___ LISTED RECORDS

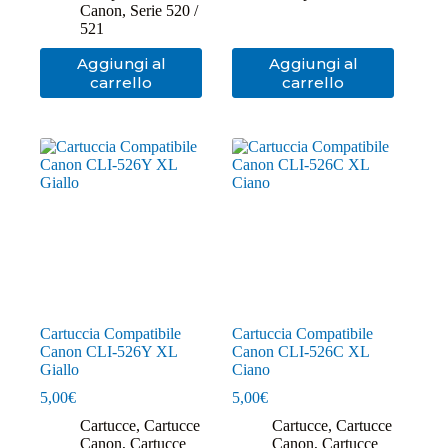
Canon
,
Serie 520 /
521
Aggiungi al
Aggiungi al
carrello
carrello
Cartuccia Compatibile
Cartuccia Compatibile
Canon CLI-526Y XL
Canon CLI-526C XL
Giallo
Ciano
5,00
€
5,00
€
Cartucce
,
Cartucce
Cartucce
,
Cartucce
Canon
,
Cartucce
Canon
,
Cartucce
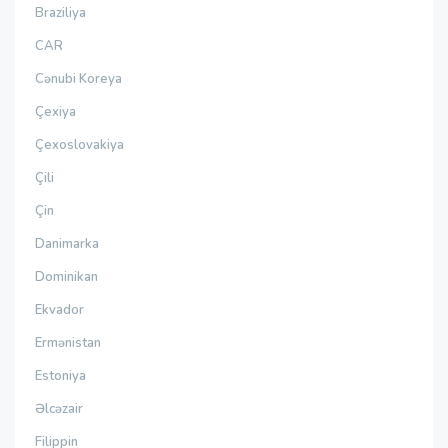
Braziliya
CAR
Cənubi Koreya
Çexiya
Çexoslovakiya
Çili
Çin
Danimarka
Dominikan
Ekvador
Ermənistan
Estoniya
Əlcəzair
Filippin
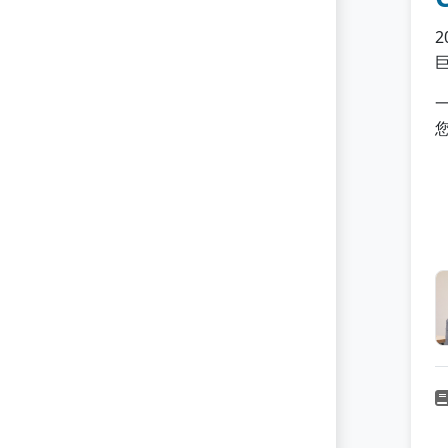
Endpoint Detection & Response
Endpoint Security
Exploit of Vulnerability
FinTech
Firewall
Firmware Security
Governance
Governance Risk & Compliance
H-ISAC
Hackers & Threats
Hardware Security
Healthcare Security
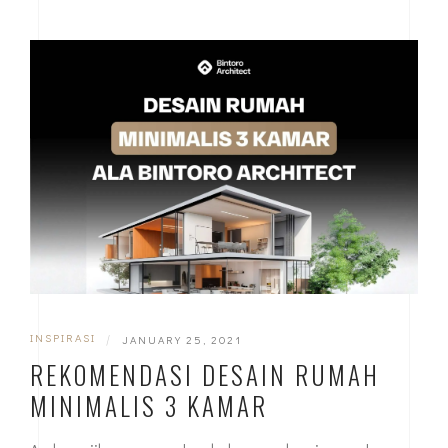
diatur. Pemilihan penempatan dan juga ukuran yang
pas…
INSPIRASI
|
JANUARY 25, 2021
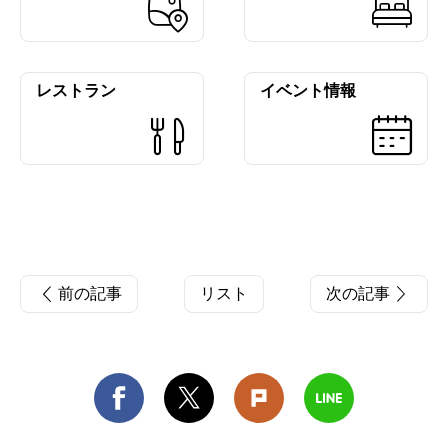
レストラン
イベント情報
前の記事
リスト
次の記事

______

- [EXERCISE DIRECTIONS] What you return should match the entries word for word, pictures aside.

- [ANSWER TO THIS TASK]
Canon
,
Serie 520 /
521
Aggiungi al
Aggiungi al
carrello
carrello
Cartuccia Compatibile
Cartuccia Compatibile
Canon CLI-526Y XL
Canon CLI-526C XL
Giallo
Ciano
5,00
€
5,00
€
Cartucce
,
Cartucce
Cartucce
,
Cartucce
Canon
,
Cartucce
Canon
,
Cartucce
Braziliya
CAR
Cənubi Koreya
Çexiya
Çexoslovakiya
Çili
Çin
Danimarka
Dominikan
Ekvador
Ermənistan
Estoniya
Əlcəzair
Filippin
Endpoint Detection & Response
Endpoint Security
Exploit of Vulnerability
FinTech
Firewall
Firmware Security
Governance
Governance Risk & Compliance
H-ISAC
Hackers & Threats
Hardware Security
Healthcare Security
diatur. Pemilihan penempatan dan juga ukuran yang
pas…
INSPIRASI
|
JANUARY 25, 2021
レストラン
イベント情報
前の記事
リスト
次の記事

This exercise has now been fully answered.